[Collected data]

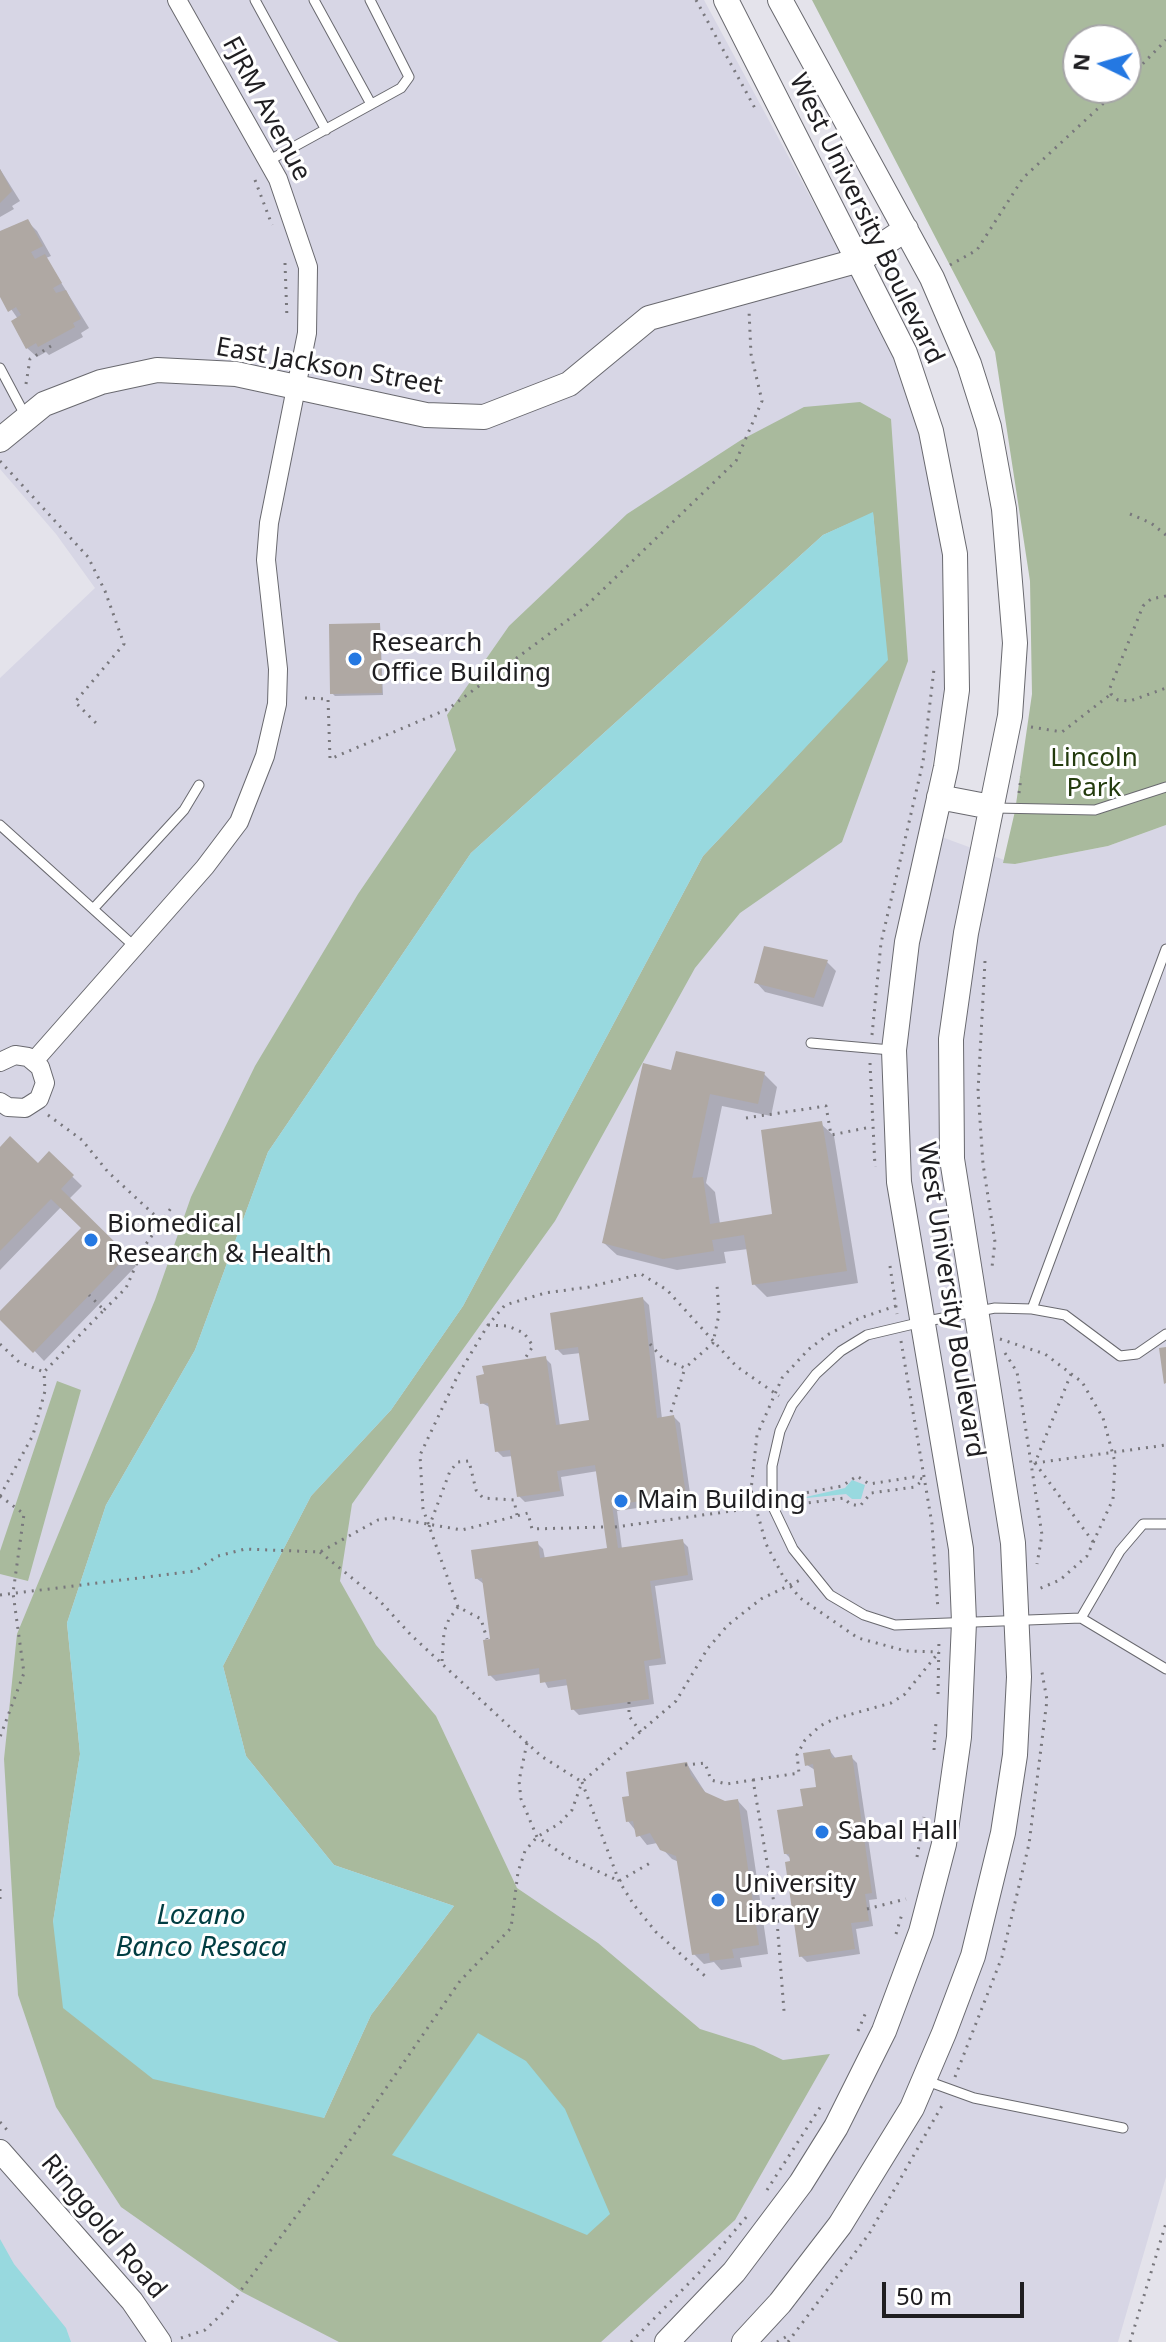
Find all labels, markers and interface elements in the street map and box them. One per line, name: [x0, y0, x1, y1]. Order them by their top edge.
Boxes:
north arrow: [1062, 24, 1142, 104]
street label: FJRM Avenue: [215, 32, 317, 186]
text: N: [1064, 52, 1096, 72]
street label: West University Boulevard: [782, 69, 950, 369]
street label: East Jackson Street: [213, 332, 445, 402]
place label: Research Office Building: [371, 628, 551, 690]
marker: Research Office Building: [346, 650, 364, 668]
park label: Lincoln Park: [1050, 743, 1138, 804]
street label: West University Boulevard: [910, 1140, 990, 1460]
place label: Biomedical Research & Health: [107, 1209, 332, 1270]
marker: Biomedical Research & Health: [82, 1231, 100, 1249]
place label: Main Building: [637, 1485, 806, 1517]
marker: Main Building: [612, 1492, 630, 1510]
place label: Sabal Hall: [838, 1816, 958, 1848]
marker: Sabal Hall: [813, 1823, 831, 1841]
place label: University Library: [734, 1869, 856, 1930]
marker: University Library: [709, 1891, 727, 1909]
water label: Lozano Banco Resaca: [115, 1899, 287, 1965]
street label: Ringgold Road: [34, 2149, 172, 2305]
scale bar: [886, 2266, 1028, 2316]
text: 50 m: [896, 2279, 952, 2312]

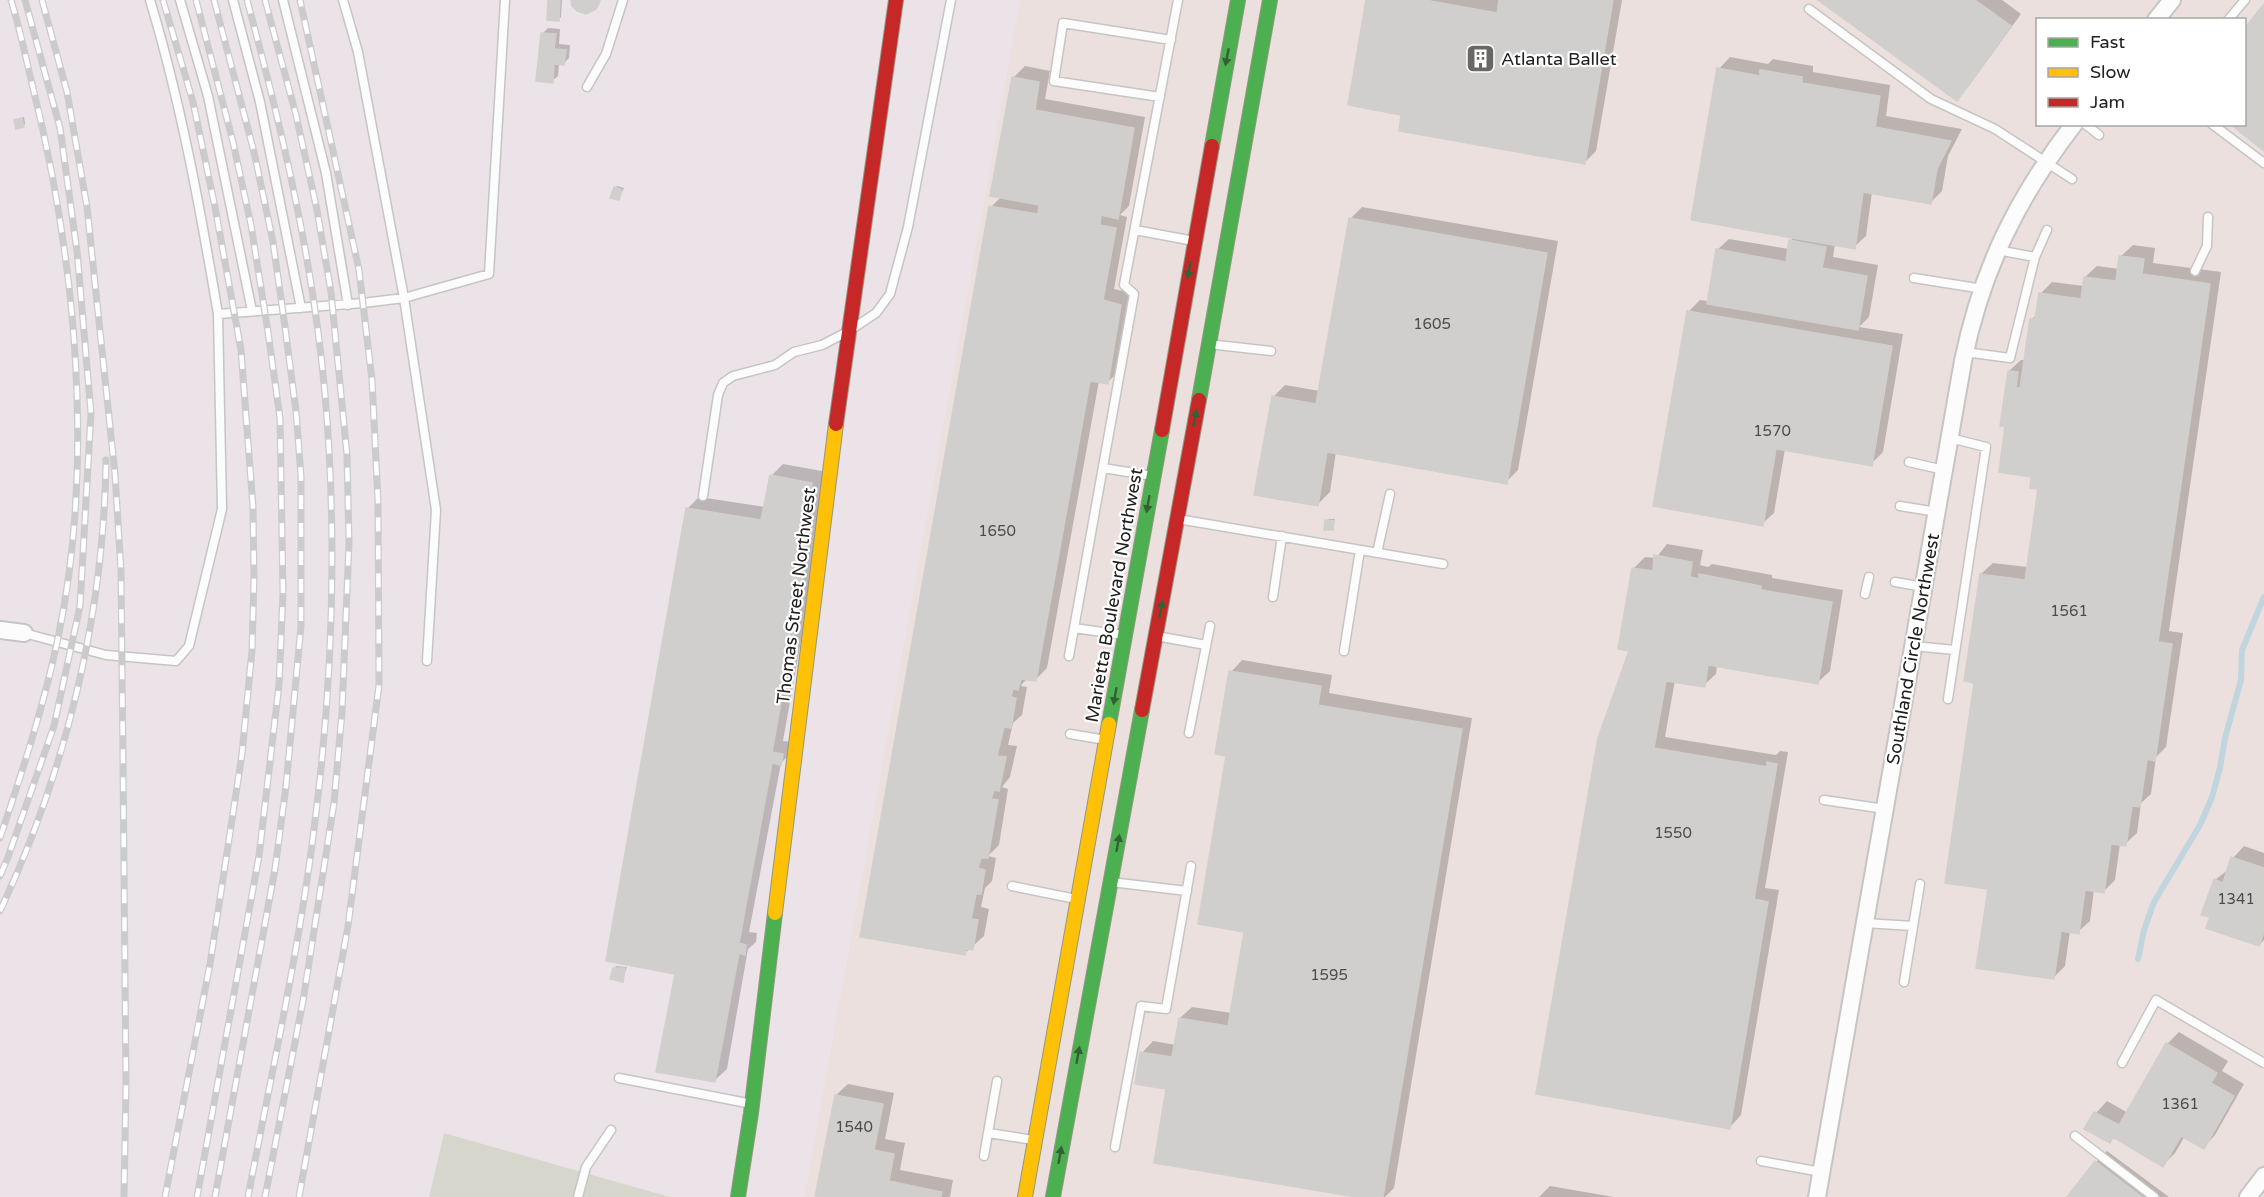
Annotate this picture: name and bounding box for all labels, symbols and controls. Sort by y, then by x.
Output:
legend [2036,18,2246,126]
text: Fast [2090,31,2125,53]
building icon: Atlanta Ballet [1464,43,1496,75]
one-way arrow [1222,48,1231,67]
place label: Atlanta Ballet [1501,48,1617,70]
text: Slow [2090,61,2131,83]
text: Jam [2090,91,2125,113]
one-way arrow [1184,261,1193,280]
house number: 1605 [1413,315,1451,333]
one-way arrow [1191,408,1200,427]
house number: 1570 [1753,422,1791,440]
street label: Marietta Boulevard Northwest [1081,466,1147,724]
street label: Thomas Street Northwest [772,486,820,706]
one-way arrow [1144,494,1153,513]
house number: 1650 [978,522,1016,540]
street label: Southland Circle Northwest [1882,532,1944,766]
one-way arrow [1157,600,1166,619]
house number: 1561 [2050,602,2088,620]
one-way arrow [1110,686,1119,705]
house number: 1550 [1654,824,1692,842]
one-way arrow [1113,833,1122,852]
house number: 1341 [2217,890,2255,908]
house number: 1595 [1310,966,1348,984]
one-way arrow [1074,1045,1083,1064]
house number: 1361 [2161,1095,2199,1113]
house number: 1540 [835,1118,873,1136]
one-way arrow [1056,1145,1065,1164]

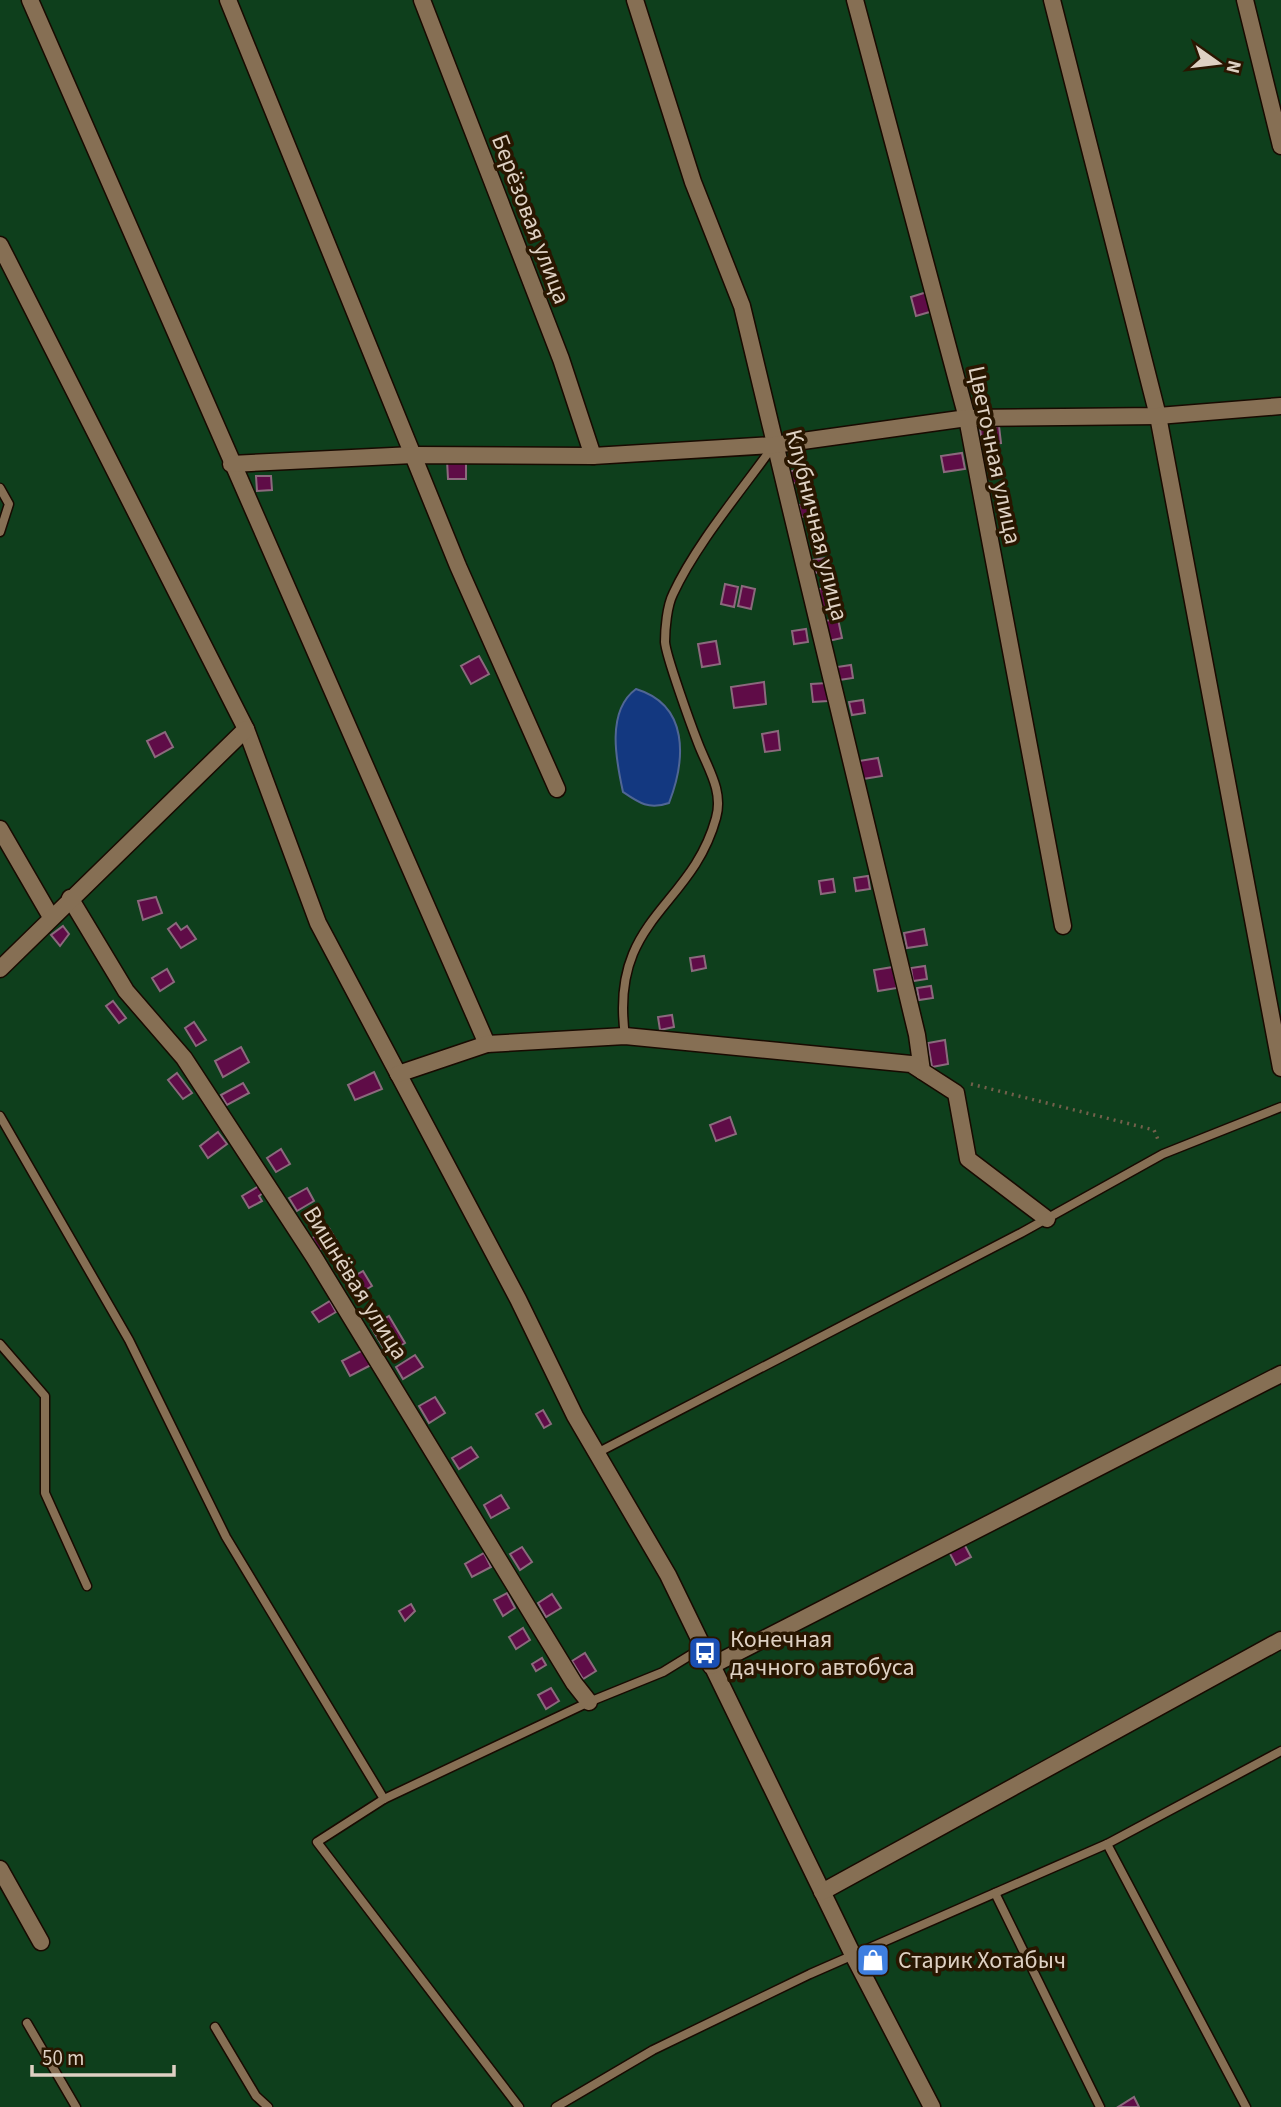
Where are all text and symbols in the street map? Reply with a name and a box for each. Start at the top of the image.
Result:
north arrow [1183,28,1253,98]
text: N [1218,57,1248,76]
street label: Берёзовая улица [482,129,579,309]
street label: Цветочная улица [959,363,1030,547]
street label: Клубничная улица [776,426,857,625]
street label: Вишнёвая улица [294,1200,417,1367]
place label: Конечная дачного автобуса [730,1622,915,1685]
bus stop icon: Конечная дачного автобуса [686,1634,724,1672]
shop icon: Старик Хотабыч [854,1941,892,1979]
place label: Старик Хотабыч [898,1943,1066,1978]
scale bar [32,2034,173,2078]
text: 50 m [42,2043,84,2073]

**ASSIGNMENT:** Copy out the data verbatim, with no pictures.

**ANSWER TO THIS EXERCISE:**
Find all labels, markers and interface elements in the street map and box them. One per line, name: [x0, y0, x1, y1]. Order them by their top edge.
Boxes:
north arrow: [1062, 24, 1142, 104]
street label: FJRM Avenue: [215, 32, 317, 186]
text: N: [1064, 52, 1096, 72]
street label: West University Boulevard: [782, 69, 950, 369]
street label: East Jackson Street: [213, 332, 445, 402]
place label: Research Office Building: [371, 628, 551, 690]
marker: Research Office Building: [346, 650, 364, 668]
park label: Lincoln Park: [1050, 743, 1138, 804]
street label: West University Boulevard: [910, 1140, 990, 1460]
place label: Biomedical Research & Health: [107, 1209, 332, 1270]
marker: Biomedical Research & Health: [82, 1231, 100, 1249]
place label: Main Building: [637, 1485, 806, 1517]
marker: Main Building: [612, 1492, 630, 1510]
place label: Sabal Hall: [838, 1816, 958, 1848]
marker: Sabal Hall: [813, 1823, 831, 1841]
place label: University Library: [734, 1869, 856, 1930]
marker: University Library: [709, 1891, 727, 1909]
water label: Lozano Banco Resaca: [115, 1899, 287, 1965]
street label: Ringgold Road: [34, 2149, 172, 2305]
scale bar: [886, 2266, 1028, 2316]
text: 50 m: [896, 2279, 952, 2312]

Annotate this picture: name and bounding box for all labels, symbols and controls. Sort by y, then by x.
Output:
legend [2036,18,2246,126]
text: Fast [2090,31,2125,53]
building icon: Atlanta Ballet [1464,43,1496,75]
one-way arrow [1222,48,1231,67]
place label: Atlanta Ballet [1501,48,1617,70]
text: Slow [2090,61,2131,83]
text: Jam [2090,91,2125,113]
one-way arrow [1184,261,1193,280]
house number: 1605 [1413,315,1451,333]
one-way arrow [1191,408,1200,427]
house number: 1570 [1753,422,1791,440]
street label: Marietta Boulevard Northwest [1081,466,1147,724]
street label: Thomas Street Northwest [772,486,820,706]
one-way arrow [1144,494,1153,513]
house number: 1650 [978,522,1016,540]
street label: Southland Circle Northwest [1882,532,1944,766]
one-way arrow [1157,600,1166,619]
house number: 1561 [2050,602,2088,620]
one-way arrow [1110,686,1119,705]
house number: 1550 [1654,824,1692,842]
one-way arrow [1113,833,1122,852]
house number: 1341 [2217,890,2255,908]
house number: 1595 [1310,966,1348,984]
one-way arrow [1074,1045,1083,1064]
house number: 1361 [2161,1095,2199,1113]
house number: 1540 [835,1118,873,1136]
one-way arrow [1056,1145,1065,1164]

Where are all text and symbols in the street map? Reply with a name and a box for each. Start at the top of the image.
Result:
north arrow [1183,28,1253,98]
text: N [1218,57,1248,76]
street label: Берёзовая улица [482,129,579,309]
street label: Цветочная улица [959,363,1030,547]
street label: Клубничная улица [776,426,857,625]
street label: Вишнёвая улица [294,1200,417,1367]
place label: Конечная дачного автобуса [730,1622,915,1685]
bus stop icon: Конечная дачного автобуса [686,1634,724,1672]
shop icon: Старик Хотабыч [854,1941,892,1979]
place label: Старик Хотабыч [898,1943,1066,1978]
scale bar [32,2034,173,2078]
text: 50 m [42,2043,84,2073]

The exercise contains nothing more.